The Curse of the Romanovs

The Curse of the Romanovs

Staton Rabin
Historical Fiction
For ages 12 and up
Simon and Schuster, 2007   ISBN: 978-1416902089

Alexei Nikolayevich, the future Tsar of Russia, has been very ill again. Being a hemophiliac he is often ill and his parents frequently fear for his life. This time he got a nose bleed and it simply would not stop. His terrified mother, the Tsarina, sent for their family friend, Rasputin. Rasputin somehow is able to ease Alexei’s pain and he gives him relief when he is bleeding internally. No one else is able to help at these times. Because he is able to help Alexei in this way, the royal family are grateful to Rasputin and the Tsarina believes that he is a holy man, sent by God to help her son. No one else likes Rasputin however. His is a decidedly shady person with unsavory habits, and his influence over the royal family is deeply resented by many.

Soon after the nose bleed episode Alexei observes an encounter between Rasputin and his mother which convinces him that Rasputin has to be removed. Alexei goes to his cousin Felix Yusupov to ask for his help. Felix then arranges to have Rasputin assassinated. Unfortunately the so-called holy man is not that easy to kill. Even after he is poisoned, shot, beaten, and thrown in the river, he still will not die. In terror Alexei runs away from the horrible man. He then tries a mind trick that Rasputin taught him and then the next thing he knows he is in New York City and the year is 2010.
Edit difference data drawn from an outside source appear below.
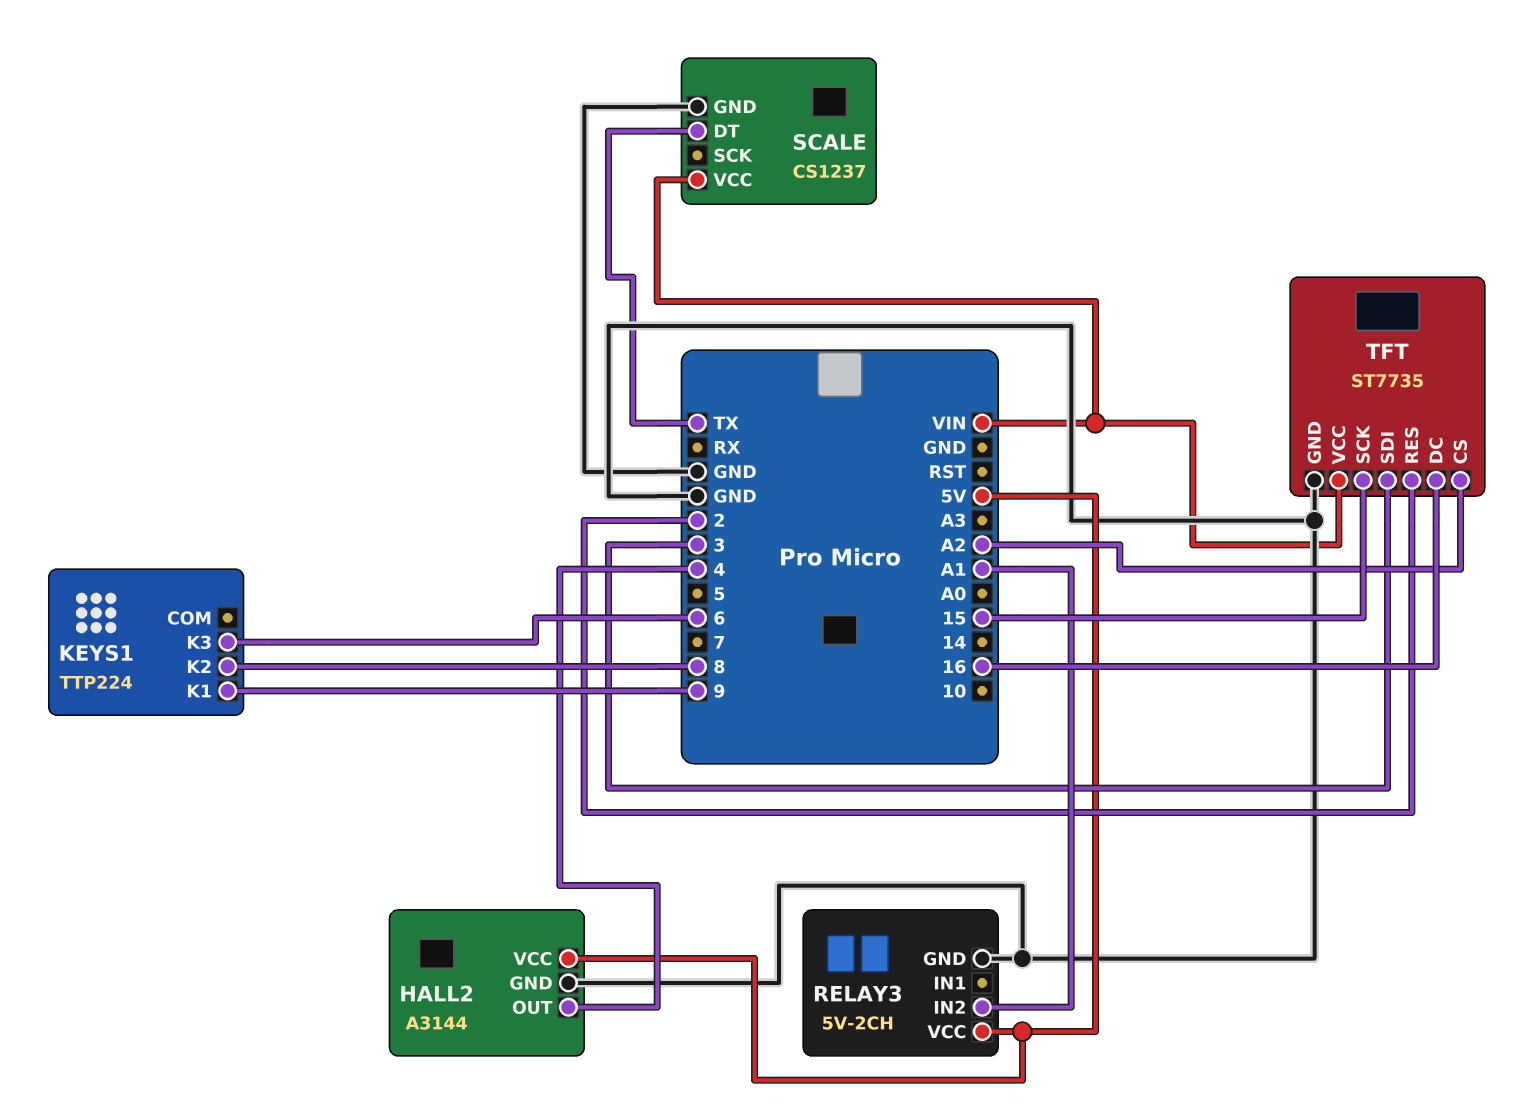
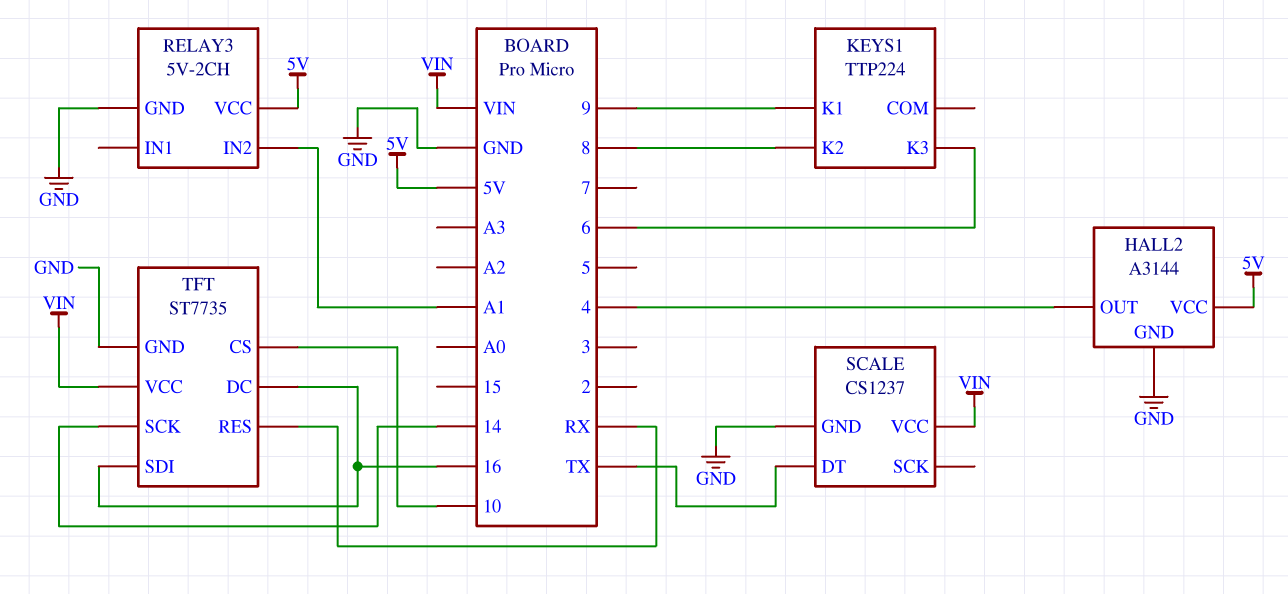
TFT pin CS: A2 -> 10
TFT pin RES: 2 -> RX
TFT pin SCK: 15 -> 14
TFT pin SDI: 3 -> 16

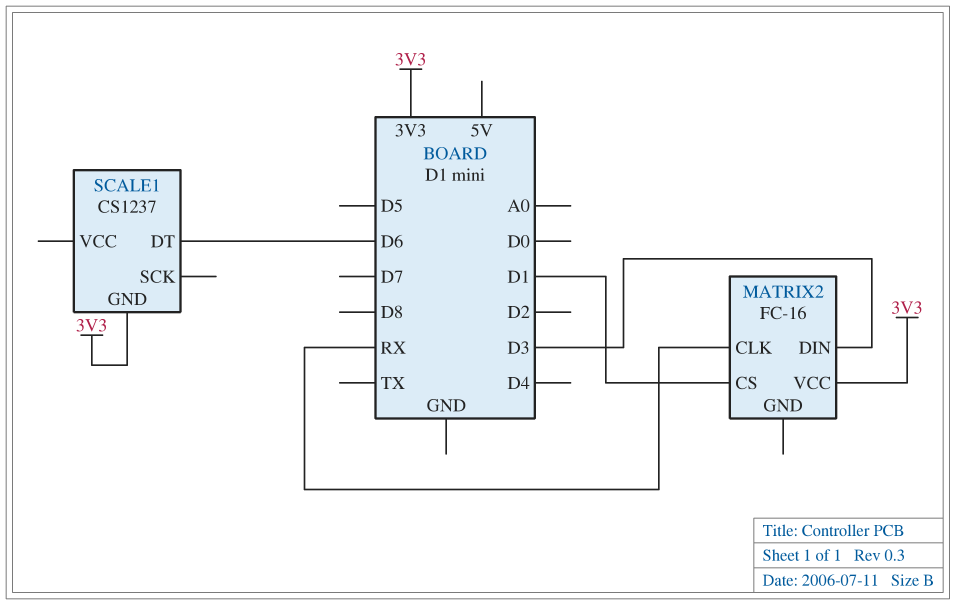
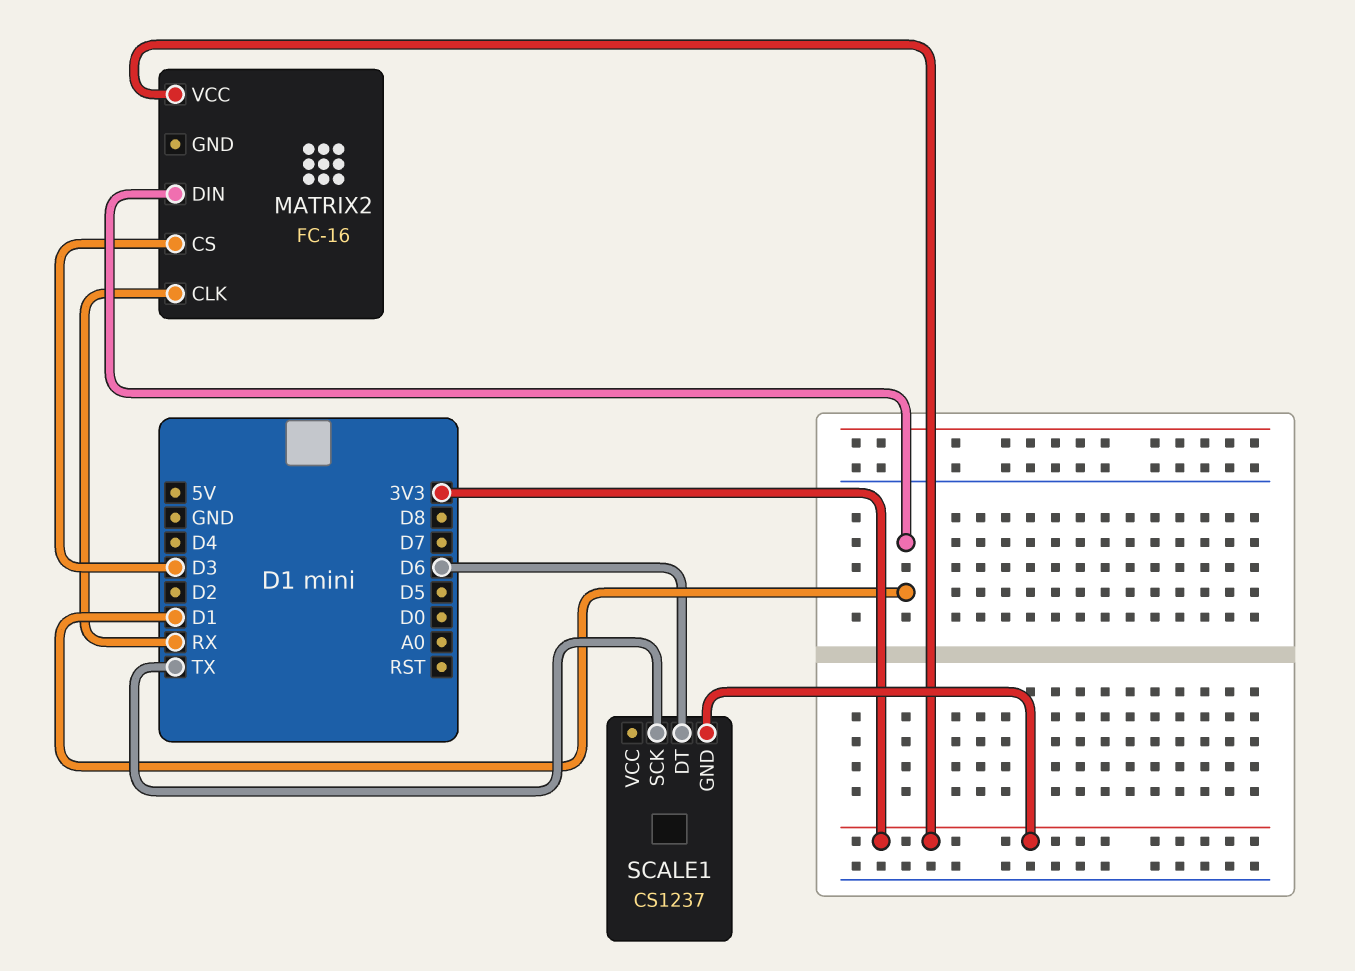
MATRIX2 pin CS: D1 -> D3
MATRIX2 pin DIN: D3 -> D1
SCALE1 pin SCK: none -> TX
Luckily Alexei’s journey into the future does not leave him completely stranded. He finds himself in the company of a girl, Varda, who quickly takes him under her wing. She is fascinated by his story and does her best to help him find his bearing in her world. Then he learns what happened to his country and his family in 1917 and 1918, and he is desperate to get back to Russia to try to save his parents and his sisters before it is too late. Will it be possible for him, the delicate hemophiliac who has always been protected from the world, to be able to go back in time to save his family from the revolution which is going to rip Russia apart?

In this superb book Staton Rabin weaves together fact and fiction to create a book which truly gives readers a sense of what it might have been like to be a part of the Romanov family. We are able to see how out of touch the Romanov’s were with what was going on in Russia and how ill equipped the Tsar was for the role he was given. Most of all we can see how much the entire family suffered because of Alexei’s illness. They were always afraid for him, and they all suffered with him when he screamed with pain.

And then there is the adventure side to the story, the gripping and thrilling journeys through time which allow Alexei to come into contact with a girl from New York City who grows to love him and who discovers that she is connected to him in more ways than one.

Wonderfully crafted and thoroughly enjoyable to read, this excellent book shows once again that Staton Rabin is clearly a writer to watch.

At the back of the book the author has included extensive notes on the history of her characters, background information on the Russian revolution, and much more.